At a recent meeting at Aligarh Muslim University, a young student told me: “Why should we vote for the Samajwadi Party which could not protect us in Muzaffarnagar, or a Congress which allowed Muslim youth to be falsely accused as terrorists when they were in power in Maharashtra and Andhra Pradesh?” It was a telling remark, one which reflects just why an Owaisi with his unapologetic defence of the community’s interests has suddenly become an attractive option for some.
So where does the BJP and the PM with his ‘sabka saath, sabka vikaas’ promise stand in this changing paradigm of the Muslim search for an alternative leadership? Last week, the BJP claimed that 3 million Muslims had joined the party as part of its ‘missed call’ membership drive. A day earlier, the PM had met a delegation of 30 Muslim clerics and community leaders at his residence. He reiterated his desire to see Muslims with a “Koran in one hand and a computer in the other”. But are well scripted sound bites and photo-ops enough to bridge the gaping trust deficit?
First, like it or not, the Gujarat 2002 riots still haunt the average Muslim mind: Most Muslims are convinced that the then Modi government failed, deliberately or otherwise, to stop the violence.
Second, the Muslim interlocutors chosen by the PM are seen to lack credibility within the community: Most of them are seen as ‘rent-seekers’ who are using their proximity to power for self-aggrandisement, not for genuinely benefitting the wider population.
Third, the Sangh parivar still continues to send out mixed messages that only reinforces traditional suspicions.

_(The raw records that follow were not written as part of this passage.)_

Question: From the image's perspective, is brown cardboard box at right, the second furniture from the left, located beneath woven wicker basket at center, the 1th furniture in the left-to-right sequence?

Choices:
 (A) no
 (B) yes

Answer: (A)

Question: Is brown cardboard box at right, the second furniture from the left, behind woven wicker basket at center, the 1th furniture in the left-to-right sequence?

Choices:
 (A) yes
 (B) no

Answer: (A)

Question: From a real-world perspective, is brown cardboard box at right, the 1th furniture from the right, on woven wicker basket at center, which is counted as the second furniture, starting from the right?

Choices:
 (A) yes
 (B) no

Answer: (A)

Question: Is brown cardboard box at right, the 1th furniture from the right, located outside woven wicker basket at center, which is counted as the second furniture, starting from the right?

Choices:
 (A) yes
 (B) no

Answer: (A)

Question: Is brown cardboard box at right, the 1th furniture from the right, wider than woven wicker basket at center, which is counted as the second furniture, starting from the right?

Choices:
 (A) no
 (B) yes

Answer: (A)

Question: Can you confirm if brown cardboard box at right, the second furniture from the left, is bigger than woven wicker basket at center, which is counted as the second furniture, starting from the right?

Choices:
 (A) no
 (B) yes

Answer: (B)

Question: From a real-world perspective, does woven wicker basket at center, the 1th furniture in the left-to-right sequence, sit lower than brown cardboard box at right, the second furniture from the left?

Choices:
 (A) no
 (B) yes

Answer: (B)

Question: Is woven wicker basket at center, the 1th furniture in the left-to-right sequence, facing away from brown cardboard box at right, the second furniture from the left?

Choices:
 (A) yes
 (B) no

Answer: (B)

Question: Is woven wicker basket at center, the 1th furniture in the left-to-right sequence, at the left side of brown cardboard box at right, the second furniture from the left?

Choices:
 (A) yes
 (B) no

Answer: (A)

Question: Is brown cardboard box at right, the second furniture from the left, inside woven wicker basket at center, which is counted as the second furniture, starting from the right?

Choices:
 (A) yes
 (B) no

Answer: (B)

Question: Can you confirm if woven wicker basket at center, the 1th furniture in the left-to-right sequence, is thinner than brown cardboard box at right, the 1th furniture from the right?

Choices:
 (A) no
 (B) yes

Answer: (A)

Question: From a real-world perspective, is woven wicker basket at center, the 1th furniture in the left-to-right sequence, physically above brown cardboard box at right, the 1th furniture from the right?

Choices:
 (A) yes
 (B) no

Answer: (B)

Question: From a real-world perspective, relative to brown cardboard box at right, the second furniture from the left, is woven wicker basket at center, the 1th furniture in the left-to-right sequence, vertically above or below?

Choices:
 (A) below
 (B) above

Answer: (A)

While the PM speaks of the Constitution being his only dharma, he has still been unable to fully rein in sangh affiliates and individual MPs who speak the language of hate and bigotry.
Which is where a leader like Naqvi needs to stand up and be counted. Instead of threatening to send all those who insist on eating beef to Pakistan, why doesn’t the honourable minister, whose wife is a Hindu, speak out on the obnoxious concept of love jihad, and ask those who propagate it to leave Indian shores?
Post-script: Last week,a communal flashpoint in Ballabgarh in BJP-ruled Haryana saw the displacement of many Muslim families. Ballabgarh is just around 40 km from Delhi. Maybe a reach out to the affected victims could be a more effective response than a photo op at 7 RCR?